Aerobic Exercise and Stress Reduction

Sites of Interaction between Stress and Aerobic Exercise. This article reviews the evidence that regular aerobic exercise counters the detrimental effects of psychological stress. The hypothesized psychological, psychophysiological, and physiological effects of exercise are summarized in Figure 1. In order to protect against psychological stress and stress-related disease, exercise is hypothesized to have the following effects: (1) improve psychological coping with stress, (2) reduce physiological reactivity to stress, and (3) counteract the dysregulatory effects of stress reactivity on disease risk factors.

Figure 1. Hypothesized influences of aerobic exercise on the psychological and physiological effects of stressful events

Psychological Coping with Stress. Most of the research on the beneficial psychological effects of regular aerobic exercise has concentrated on improvements in well-being, often defined as the absence of negative affect, or on improvements in selfesteem and self-efficacy. Reducing negative affect, e.g., anxiety, hostility, or depression, decreases the chance that an event will be perceived as stressful (primary appraisal). Increasing feelings of self-efficacy increases the chance that coping skills are perceived to be adequate to deal with a stressful situation (secondary appraisal).

Well-being and self-esteem further modify interpersonal behavior such that less conflict is generated, and they favor adaptive problem-oriented coping and social support seeking over detrimental coping strategies such as denial and social isolation. Thus, exercise-induced improvements in psychological coping with stress may decrease the number of situations that are perceived to be stressful. This will decrease the frequency and duration of physiological stress reactions mediated by the autonomic nervous system. That is important because such stress reactivity, when often repeated, is thought to give rise to physiological dysregulation and ultimately disease (see Figure 1).

Regular exercisers have consistently been found to show the iceberg profile: they have higher vigor (the peak of the iceberg) and lower levels of anxiety, tension, apprehension, depression, and fatigue compared to nonexercisers. They are also found to be more outgoing, have greater self-esteem and selfefficacy, and score better on tests of coping skills. However, the coexistence of a healthy mind and a healthy body does not prove that the healthy mind is a consequence of the healthy body (such causality was never suggested by Juvenal, the Roman satirist who originated the adage of mens sana in corpore sano - he just prayed for both).
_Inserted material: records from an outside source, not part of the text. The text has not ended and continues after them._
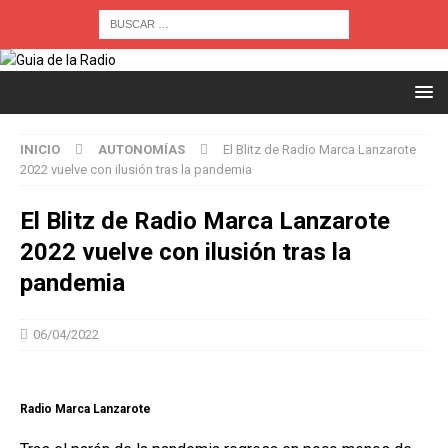
INICIO
AUTONOMÍAS
El Blitz de Radio Marca Lanzarote
2022 vuelve con ilusión tras la pandemia
El Blitz de Radio Marca Lanzarote
2022 vuelve con ilusión tras la
pandemia
06/04/2022
Radio Marca Lanzarote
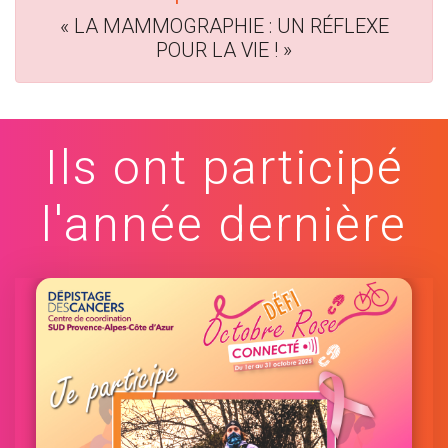
« LA MAMMOGRAPHIE : UN RÉFLEXE
POUR LA VIE ! »
Ils ont participé
l'année dernière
The beneficial psychological makeup of exercisers in cross-sectional studies may be based on common underlying influences on both exercise behavior and psychological distress. These may be of a genetic origin, or they may reflect environmental influences such as low socioeconomic status and poor social support networks that affect both exercise behavior and psychological well-being. Most importantly, the association may reflect a reversed causality, namely, that emotionally well-adjusted, agreeable, and self-confident individuals with low levels of stress are simply more attracted to sports and exercise, or that only such persons have the necessary energy and self-discipline to maintain an exercise regime. In short, the favorable psychological profile of exercisers may reflect self-selection.

To prove that exercise can be used as a prophylaxis against stress and stress-induced disease, longitudinal training studies are needed. Such training studies must be carefully designed. Subjective expectations, distraction, social attention/interaction, and trainer enthusiasm must be separated from the effects of aerobic exercise per se.

Therefore, the effectiveness of aerobic training must be compared to a placebo treatment, which may consist of stress management training, meditation, muscle relaxation, or a nonaerobic exercise program that aims to increase strength or flexibility rather than aerobic fitness. The subjects must not be allowed to choose these treatments, but are randomly assigned to either aerobic training or control treatment to prevent self-selection of subjects with a specific psychological makeup or a relatively high aerobic endowment into the training group.

Several well-designed longitudinal studies have reported improved mood or reductions in coping behavior, depression, and anxiety after a program of aerobic exercise training in comparison to control manipulations. Unfortunately, many others have failed to replicate these training effects. The most promising evidence comes from studies in clinically depressed patients. These studies tend to report beneficial psychological effects of exercise that match or even exceed those of pharmacological treatment.

Even in nonclinical populations, the training-induced changes in anxiety, depression, or self-esteem - when found - were generally largest in the subjects with the least favorable psychological profile before the start of the training. Without denying the potential of exercise as a therapy in subsets of subjects, most of the many reviews on this topic express only cautious optimism about the use of exercise for stress prevention in the population at large.